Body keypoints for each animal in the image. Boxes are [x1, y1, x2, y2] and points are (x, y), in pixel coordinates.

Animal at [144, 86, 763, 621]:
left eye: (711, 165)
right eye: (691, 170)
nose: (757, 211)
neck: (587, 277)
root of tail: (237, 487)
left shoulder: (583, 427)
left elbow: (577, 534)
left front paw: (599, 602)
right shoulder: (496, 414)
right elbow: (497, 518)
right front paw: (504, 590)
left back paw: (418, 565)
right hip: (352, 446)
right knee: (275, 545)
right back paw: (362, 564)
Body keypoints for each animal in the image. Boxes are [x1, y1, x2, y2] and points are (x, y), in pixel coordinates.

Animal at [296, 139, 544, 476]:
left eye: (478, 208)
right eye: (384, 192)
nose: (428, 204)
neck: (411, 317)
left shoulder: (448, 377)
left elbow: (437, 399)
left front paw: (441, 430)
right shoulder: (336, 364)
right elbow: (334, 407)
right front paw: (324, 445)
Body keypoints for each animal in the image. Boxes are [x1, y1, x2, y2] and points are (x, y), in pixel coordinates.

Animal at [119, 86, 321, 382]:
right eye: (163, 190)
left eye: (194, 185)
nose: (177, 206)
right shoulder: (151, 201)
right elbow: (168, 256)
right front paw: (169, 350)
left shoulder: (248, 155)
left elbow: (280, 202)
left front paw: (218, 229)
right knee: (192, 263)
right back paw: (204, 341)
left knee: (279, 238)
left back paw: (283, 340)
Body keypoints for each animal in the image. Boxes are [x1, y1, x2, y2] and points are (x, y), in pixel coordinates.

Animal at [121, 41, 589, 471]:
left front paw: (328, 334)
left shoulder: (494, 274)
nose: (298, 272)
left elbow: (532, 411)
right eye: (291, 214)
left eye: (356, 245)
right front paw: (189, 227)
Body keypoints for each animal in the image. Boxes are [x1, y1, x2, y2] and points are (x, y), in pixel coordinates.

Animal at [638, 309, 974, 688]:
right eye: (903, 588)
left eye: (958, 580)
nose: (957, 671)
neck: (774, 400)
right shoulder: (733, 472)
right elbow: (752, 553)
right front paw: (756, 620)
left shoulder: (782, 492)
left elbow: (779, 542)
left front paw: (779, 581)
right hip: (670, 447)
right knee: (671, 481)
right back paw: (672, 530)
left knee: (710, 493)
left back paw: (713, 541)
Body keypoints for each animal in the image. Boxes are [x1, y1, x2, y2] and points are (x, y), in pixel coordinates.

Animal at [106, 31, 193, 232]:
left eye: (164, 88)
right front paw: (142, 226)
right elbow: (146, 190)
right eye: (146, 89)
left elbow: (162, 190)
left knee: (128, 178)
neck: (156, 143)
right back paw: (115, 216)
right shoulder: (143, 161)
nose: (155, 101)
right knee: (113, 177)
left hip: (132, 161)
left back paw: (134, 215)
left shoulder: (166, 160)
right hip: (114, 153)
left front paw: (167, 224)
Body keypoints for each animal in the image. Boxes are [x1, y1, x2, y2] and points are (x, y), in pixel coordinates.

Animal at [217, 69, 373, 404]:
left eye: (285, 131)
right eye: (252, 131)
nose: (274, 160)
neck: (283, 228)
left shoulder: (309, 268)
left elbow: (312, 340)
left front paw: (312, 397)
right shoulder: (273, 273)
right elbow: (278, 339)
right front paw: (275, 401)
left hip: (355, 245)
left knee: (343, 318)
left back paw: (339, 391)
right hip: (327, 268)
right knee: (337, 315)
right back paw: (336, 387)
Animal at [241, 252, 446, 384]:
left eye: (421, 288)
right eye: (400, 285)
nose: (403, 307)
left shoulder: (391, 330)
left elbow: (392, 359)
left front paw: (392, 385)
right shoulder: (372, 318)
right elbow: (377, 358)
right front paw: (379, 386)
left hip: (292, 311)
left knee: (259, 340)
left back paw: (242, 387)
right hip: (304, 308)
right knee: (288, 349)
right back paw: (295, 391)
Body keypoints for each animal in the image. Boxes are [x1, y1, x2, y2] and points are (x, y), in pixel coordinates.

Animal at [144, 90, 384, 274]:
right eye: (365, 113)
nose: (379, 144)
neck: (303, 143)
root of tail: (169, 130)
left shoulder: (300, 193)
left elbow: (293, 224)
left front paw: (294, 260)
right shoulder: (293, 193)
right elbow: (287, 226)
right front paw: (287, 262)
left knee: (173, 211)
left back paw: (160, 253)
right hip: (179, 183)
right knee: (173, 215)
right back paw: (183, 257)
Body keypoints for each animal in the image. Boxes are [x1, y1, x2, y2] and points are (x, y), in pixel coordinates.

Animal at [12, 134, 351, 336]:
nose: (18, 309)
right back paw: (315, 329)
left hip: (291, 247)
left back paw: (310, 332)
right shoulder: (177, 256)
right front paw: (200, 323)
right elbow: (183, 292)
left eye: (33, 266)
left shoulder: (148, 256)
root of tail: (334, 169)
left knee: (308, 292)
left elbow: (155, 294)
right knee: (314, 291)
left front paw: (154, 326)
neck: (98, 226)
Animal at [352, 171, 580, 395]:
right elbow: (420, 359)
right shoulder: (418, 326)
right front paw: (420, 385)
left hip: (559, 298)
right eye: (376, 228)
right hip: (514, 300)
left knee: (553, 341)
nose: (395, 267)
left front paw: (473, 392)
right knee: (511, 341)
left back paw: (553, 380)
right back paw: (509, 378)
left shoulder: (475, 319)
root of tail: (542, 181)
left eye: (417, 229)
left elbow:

• • • • • • •

§ Requirement
Could you please find every line of the listing above holding the string "tail" and copy it?

§ Task response
root of tail: (237, 487)
root of tail: (169, 130)
root of tail: (334, 169)
root of tail: (542, 181)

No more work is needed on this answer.